Я дрожу и хлопаю мокрыми ресницами – это единственная часть моего тела, которой не слишком больно двигать.
Надо мной возникает размытое лицо Джеба – он сидит рядом. Наши пальцы переплетаются. С его волос мне на руку течет вода. Глаза у Джеба красные то ли от слез, то ли от борьбы с потоком.
– Эл… прости.
Он утыкается лицом мне в плечо и всхлипывает.
– Прости…
И замолкает.
Я хочу сказать Джебу, что он не виноват, но трубка в горле не позволяет говорить. Да это и неважно. Всё равно Джеб не помнит, кто такой Морфей. Он решит, что у меня бред от недостатка кислорода. Поэтому, вместо того чтобы ответить, я соскальзываю в беспамятство.
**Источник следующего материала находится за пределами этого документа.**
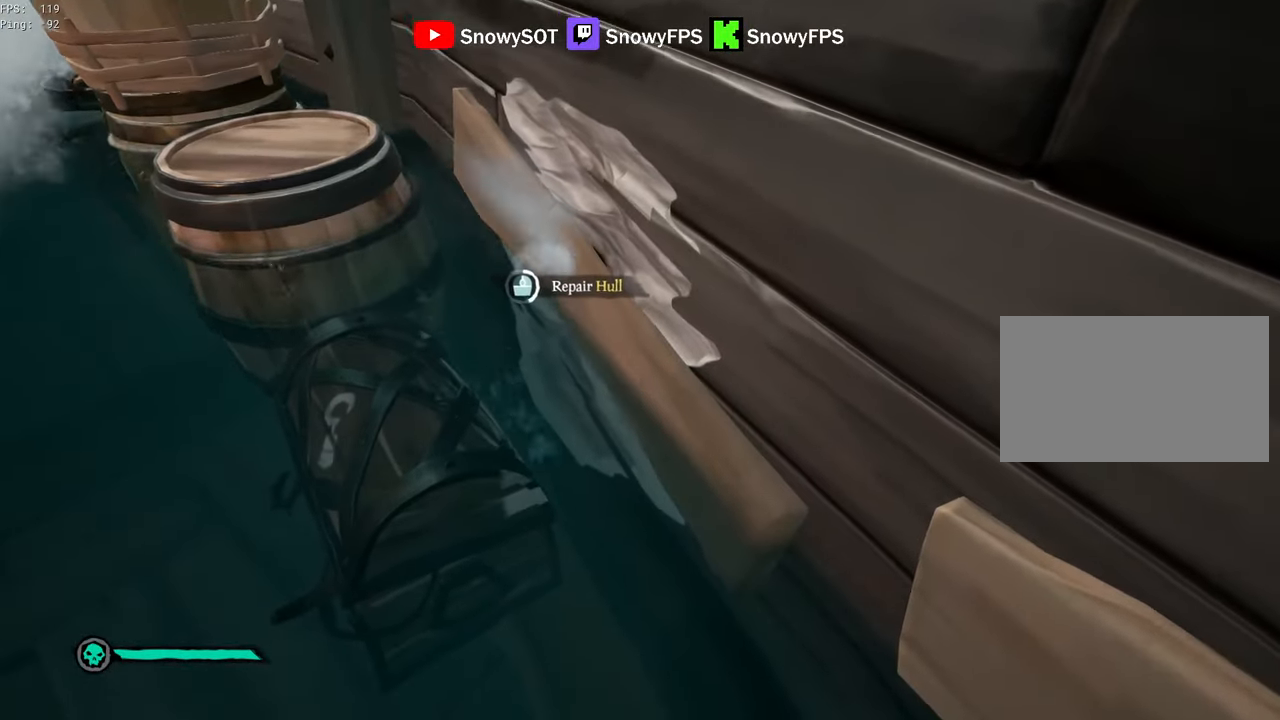
{"keys": ["d"], "mouse": [], "mouse_move": "still", "events": [[117, "w", "down"], [483, "w", "up"]]}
Такое ощущение, что кто-то касается родимого пятна у меня на лодыжке. Всё тело охватывает тепло. И тогда я просыпаюсь – в больничной палате.
Вдоль правой стены тянется окно. Сквозь жалюзи льется закатный солнечный свет, розоватой дымкой озаряя радужную гирлянду из воздушных шариков с надписью «Поправляйся скорей!», мягкие игрушки, букеты, цветы в горшках на полочке.
Все остальное кажется бесцветным. Белые стены, белая плитка, белые простыни и занавески. В воздухе витает запах дезинфекции, а еще – фруктовый аромат маминых духов. Он смешивается с запахом лилий на подоконнике.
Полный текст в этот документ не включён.